Il convient de resituer l’acuité du débat actuel dans son contexte : celui de la fin injustement cruelle chez des dizaines de milliers de nos contemporains. De fait, le constat que l’on meurt mal en France est régulièrement effectué et clamé. Ainsi a pu s’amplifier une peur collective issue des expériences pénibles de séparation avec les personnes aimées. La plupart des demandes d’euthanasie ou de suicide médicalement assisté trouvent leur origine dans le faible développement des soins palliatifs en France. Même si nous n’avons évidemment pas l’espoir de faire de cette phase ultime de la vie un moment agréable, il est urgent de donner ou de redonner aux soins palliatifs leur juste place et la possibilité d’accès à ces soins pour nos concitoyennes et concitoyens. Afin d’apaiser au maximum toutes les souffrances. A condition de ne plus laisser se dégrader notre système de soins. A domicile comme en établissement, les soins palliatifs nécessitent une surveillance attentive de proximité. Si les médecins et les autres soignants ne sont ni disponibles ni mobiles, suffisamment formés, faudra-t-il s’étonner de la pression croissante pour en finir au plus vite ?

Il n’empêche. Une forte pression, y compris parlementaire, ne faiblit pas pour que notre pays adopte une nouvelle loi. Ce sont des mesures fortes qui sont attendues en termes de politique de fin de la vie. Le développement des soins palliatifs est ici moins recherché que celui de solutions prestes et programmables censées respecter l’autonomie individuelle.
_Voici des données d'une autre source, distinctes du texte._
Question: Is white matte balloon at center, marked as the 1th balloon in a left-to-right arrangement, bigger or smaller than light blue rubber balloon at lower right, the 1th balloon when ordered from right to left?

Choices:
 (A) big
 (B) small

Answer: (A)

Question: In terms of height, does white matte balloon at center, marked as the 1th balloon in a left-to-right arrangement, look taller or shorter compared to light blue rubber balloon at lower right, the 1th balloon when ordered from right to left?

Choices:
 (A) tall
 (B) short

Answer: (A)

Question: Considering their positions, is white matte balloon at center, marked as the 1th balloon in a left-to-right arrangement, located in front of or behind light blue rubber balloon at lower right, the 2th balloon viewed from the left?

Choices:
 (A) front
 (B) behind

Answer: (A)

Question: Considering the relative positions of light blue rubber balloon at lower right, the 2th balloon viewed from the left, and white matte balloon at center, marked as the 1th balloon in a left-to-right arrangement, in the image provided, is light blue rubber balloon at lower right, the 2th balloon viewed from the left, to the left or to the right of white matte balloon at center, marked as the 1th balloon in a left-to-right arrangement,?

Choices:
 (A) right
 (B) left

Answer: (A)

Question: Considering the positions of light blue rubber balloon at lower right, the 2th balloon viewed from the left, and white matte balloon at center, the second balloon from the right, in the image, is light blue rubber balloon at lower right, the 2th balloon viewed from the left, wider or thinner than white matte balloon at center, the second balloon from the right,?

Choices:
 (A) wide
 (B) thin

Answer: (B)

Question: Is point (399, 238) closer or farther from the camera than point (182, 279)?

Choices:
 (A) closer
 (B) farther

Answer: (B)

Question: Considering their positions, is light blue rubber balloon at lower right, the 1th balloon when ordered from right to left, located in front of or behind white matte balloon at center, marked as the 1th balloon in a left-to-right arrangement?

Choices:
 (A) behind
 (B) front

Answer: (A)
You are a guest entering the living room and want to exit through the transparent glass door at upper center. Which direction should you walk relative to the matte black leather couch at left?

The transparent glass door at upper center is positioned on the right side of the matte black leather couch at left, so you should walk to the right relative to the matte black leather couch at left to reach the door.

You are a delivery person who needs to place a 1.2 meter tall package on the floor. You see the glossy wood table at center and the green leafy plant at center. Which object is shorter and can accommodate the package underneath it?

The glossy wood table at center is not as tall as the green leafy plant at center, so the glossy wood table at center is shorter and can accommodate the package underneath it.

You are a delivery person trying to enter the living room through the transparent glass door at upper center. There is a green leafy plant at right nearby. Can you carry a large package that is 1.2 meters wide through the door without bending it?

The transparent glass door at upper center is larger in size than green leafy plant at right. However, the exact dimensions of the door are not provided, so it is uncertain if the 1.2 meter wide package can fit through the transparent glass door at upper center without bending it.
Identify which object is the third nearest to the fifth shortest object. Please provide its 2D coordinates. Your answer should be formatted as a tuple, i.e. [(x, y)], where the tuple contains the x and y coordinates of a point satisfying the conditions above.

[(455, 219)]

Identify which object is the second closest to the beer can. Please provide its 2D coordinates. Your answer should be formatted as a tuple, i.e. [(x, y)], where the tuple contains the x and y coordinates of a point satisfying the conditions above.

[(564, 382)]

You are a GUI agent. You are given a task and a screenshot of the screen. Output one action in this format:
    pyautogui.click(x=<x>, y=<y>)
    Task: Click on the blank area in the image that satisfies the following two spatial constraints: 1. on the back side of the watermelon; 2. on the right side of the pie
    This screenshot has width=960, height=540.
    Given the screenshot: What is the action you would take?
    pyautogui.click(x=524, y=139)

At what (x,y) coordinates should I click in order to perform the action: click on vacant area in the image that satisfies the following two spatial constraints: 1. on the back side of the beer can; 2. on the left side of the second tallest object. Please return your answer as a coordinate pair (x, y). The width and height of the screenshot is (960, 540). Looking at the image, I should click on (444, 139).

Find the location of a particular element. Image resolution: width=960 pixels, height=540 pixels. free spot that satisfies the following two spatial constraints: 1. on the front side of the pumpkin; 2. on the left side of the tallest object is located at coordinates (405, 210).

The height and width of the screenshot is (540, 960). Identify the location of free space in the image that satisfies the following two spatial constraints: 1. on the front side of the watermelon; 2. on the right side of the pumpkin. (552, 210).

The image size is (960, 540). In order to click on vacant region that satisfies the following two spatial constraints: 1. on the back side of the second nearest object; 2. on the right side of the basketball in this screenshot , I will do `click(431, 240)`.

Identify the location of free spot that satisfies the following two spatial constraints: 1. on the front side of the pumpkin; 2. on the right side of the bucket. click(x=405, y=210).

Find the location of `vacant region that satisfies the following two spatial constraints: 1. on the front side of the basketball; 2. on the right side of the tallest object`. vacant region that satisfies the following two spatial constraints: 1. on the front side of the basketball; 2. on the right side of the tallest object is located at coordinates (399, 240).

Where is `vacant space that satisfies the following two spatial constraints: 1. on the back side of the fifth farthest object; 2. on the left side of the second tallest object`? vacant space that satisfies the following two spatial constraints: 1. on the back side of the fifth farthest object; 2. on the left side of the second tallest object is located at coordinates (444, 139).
Conscient de la charge durable, affective et financière, familiale et sociale qu’il représente, le futur candidat à mourir pourrait revendiquer ainsi son pouvoir de décision sur une profession soignante largement réticente. Voulant soulager son entourage du fardeau de la souffrance et des dépenses, il ferait œuvre utile dans un dernier élan d’altruisme. De là à représenter un exemple, il n’y a qu’un pas. Pas besoin d’expliquer à Madame X, très âgée, que si monsieur X y a eu recours, pourquoi pas elle ?

Ces représentations sont rassurantes pour un pays soucieux de sa « santé économique ». Certains postulants sont d’autant plus motivés, quand ils sont en bonne santé, qu’ils sont accoutumés à disposer de leur vie. Comme le sont les décideurs au nombre desquels figurent les législateurs ! Peu importe si le prétendant traverse une période de dépression temporaire à qui s’attachent des idées de mort. Alors, quel sera le vécu de son entourage après sa mort ?

Une proposition de loi[2] est déposée le 27 septembre 2017 en faveur d’une assistance médicalisée active à mourir afin d’obtenir une « fin de vie dans la dignité » en cas de douleur physique ou de souffrance psychique insupportable, autrement dit d’absence de soins palliatifs corrects.

En 2007, un certain Charb écrivait : « Mettre fin aux jours de quelqu'un ne coûte rien ou pas grand-chose. Même la Sécu y trouvera son compte. Un peu de bla-bla, une piqûre et dans le trou. » A notre époque où beaucoup de nos compatriotes ne mesurent pas encore les effets à venir des politiques de santé des décades précédentes, rappelons ce qu’en redoutait le même Stéphane Charbonnier dans le numéro 1150 de Charlie Hebdo du 2 juillet 2014 :

« Donc, si on est tout seul au fond de sa blouse à être convaincu qu’il faut mettre un terme à la vie de ce qu’on considère comme un mourant, on peut le faire. »

Faut-il changer la mort comme l’écrivaient conjointement deux célèbres auteurs disparus ?[3]

Il faudrait changer d’abord et surtout la fin de la vie qui implique un aspect essentiel : l’accès aux soins.